Shushá, que parecía inexpugnable para los ocupantes, fue liberada gracias a la osadía de los valientes soldados de las tropas especiales azerbaiyanas, quienes escalaron por un farallón muy empinado, casi vertical, centenares de metros, subiendo hasta con sus compañeros heridos sobre espaldas, en plena madrugada, para irrumpir en la ciudad donde tras cruentos combates lograron la victoria anhelada por millones de azerbaiyanos, que al volver a tener Shushá sintieron como si les devolvieran el alma a sus cuerpos.
La ancestral Shushá, mítica por tanta riqueza cultural, en muy poco tiempo será una de las ciudades caucásicas imperdibles para los ciudadanos del mundo que quieran ver y sentir esas buenas vibras que son tan necesarias para quienes estamos ávidos de espiritualidad.
A la humanidad le duele cómo quedaron las ciudades niponas que fueron destruidas con las bombas atómicas, empero, sepan que existe la Hiroshima del Cáucaso, Agdam, urbe azerbaiyana que fue destruida totalmente y saqueada (los ocupantes se robaron hasta las tuberías sanitarias). De hecho, cortaron árboles y quemaron sus raíces para que nunca volvieran a vivir, acabaron con un palacio de casi dos siglos, el Museo del Pan (uno de los primeros en el mundo), y el edificio del Teatro de Drama. También arruinaron mezquitas donde soldados armenios criaban animales.
En Agdam, que significa “techo blanco” –por el predominio de rocas blancas con las que construían hogares y edificaciones–, solo dejaron en pie una mezquita, y porque la necesitaban como punto de observación. Y lo que fuera el vistoso estadio de fútbol originario del famoso equipo Karabaj (que llegó a empatar par de veces con el Atlético Madrid) fue convertido en un campo inundado de hierbas y montículos de rocas donde estaban las gradas.

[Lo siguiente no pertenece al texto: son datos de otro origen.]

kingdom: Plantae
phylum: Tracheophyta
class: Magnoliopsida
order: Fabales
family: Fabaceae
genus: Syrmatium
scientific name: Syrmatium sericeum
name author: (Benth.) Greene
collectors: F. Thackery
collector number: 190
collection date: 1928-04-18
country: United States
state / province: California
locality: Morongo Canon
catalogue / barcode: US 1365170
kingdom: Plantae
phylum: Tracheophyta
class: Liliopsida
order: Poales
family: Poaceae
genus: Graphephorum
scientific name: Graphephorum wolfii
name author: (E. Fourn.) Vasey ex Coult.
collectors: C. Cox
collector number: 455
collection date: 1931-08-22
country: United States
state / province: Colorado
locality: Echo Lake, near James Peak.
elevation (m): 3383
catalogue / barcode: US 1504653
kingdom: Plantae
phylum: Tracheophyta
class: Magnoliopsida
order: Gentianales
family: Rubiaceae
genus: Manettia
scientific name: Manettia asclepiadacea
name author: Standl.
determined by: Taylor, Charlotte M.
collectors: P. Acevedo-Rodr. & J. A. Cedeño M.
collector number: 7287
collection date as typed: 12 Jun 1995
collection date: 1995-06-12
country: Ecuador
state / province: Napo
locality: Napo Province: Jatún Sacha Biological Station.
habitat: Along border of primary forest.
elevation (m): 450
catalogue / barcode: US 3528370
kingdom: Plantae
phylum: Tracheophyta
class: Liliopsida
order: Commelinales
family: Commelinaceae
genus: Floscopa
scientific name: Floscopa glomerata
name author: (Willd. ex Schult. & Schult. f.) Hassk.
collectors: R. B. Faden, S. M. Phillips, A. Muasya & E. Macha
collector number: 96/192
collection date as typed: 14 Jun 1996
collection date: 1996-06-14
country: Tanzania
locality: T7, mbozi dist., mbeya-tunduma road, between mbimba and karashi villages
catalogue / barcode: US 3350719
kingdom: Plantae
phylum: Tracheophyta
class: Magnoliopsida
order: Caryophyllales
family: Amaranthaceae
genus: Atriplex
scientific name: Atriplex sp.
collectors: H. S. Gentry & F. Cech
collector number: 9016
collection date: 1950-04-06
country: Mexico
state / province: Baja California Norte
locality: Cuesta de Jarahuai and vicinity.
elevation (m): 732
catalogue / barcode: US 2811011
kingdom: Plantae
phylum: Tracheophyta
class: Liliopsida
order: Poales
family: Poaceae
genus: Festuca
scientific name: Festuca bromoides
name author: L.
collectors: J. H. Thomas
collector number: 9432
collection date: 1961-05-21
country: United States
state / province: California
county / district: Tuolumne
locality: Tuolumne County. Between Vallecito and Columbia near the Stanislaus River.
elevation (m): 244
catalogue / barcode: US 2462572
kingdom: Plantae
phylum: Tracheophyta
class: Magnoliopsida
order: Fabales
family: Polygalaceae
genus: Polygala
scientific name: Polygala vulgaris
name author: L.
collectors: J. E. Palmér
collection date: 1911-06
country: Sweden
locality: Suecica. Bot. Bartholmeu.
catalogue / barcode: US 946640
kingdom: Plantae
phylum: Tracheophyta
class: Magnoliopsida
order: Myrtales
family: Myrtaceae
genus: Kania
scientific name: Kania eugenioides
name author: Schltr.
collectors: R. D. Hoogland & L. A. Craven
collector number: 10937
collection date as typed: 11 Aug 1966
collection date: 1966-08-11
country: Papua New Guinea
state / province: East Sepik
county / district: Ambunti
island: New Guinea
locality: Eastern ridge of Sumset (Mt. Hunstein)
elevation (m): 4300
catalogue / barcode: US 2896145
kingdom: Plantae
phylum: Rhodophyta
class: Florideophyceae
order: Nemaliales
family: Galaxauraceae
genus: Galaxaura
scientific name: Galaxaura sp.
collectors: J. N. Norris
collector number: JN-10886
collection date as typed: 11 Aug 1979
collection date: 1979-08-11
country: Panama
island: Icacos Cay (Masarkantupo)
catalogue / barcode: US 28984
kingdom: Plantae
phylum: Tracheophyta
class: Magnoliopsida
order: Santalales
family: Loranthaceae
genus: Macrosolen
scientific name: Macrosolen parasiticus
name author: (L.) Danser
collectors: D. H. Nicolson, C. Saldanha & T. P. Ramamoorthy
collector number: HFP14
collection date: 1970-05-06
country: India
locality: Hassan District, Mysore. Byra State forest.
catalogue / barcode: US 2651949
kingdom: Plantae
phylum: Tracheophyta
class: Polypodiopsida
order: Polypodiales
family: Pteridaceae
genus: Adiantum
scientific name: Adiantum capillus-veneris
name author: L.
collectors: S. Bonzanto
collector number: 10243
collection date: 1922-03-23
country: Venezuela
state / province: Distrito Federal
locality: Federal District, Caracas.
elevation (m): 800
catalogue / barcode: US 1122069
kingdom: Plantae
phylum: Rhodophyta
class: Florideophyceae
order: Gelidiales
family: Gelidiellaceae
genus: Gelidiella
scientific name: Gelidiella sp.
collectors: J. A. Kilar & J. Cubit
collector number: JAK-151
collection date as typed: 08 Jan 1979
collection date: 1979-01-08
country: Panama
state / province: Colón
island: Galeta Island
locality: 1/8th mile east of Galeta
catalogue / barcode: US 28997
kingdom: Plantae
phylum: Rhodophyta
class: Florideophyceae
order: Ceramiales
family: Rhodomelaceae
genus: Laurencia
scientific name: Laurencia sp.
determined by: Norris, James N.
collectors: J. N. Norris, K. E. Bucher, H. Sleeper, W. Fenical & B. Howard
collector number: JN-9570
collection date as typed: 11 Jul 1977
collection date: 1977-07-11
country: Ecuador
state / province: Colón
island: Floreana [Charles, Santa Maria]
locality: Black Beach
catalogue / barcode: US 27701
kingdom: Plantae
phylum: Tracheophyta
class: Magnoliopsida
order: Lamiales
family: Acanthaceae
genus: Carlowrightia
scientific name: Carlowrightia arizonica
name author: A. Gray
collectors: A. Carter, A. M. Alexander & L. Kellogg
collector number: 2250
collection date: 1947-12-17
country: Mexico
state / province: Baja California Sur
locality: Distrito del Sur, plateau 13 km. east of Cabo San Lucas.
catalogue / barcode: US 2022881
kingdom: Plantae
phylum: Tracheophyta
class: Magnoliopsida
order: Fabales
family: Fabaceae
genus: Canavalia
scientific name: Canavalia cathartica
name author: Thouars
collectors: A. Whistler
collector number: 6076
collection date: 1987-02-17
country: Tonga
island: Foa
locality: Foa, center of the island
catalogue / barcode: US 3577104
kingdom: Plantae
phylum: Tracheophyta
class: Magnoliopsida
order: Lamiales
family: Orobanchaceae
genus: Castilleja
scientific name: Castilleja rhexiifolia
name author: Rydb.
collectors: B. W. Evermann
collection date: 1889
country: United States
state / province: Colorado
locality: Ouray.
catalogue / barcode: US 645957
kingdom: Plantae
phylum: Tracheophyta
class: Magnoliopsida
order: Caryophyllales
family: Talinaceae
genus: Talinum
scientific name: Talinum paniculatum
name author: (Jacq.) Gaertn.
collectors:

Agdam está llena de minas, miles de minas antipersonales plantadas para sabotear que el pueblo azerbaiyano pueda volver a repoblar sus territorios de toda una vida. Sin embargo, avanza el desminado, así como un ambicioso proyecto de reconstrucción en el que, muy disciplinadamente, se trabaja, aunando recursos y voluntades. Esto convertirá a Agdam en una ciudad muy moderna, inteligente, tornándose en una de las urbes más impresionantes del país y del Cáucaso.
En Azerbaiyán vi los vestigios del infierno en la tierra gestado por los resentimientos y el odio de los ocupantes; pero he aprendido de los azerbaiyanos que con espiritualidad y tesón se puede resurgir, renacer, más fuertes, mejores personas.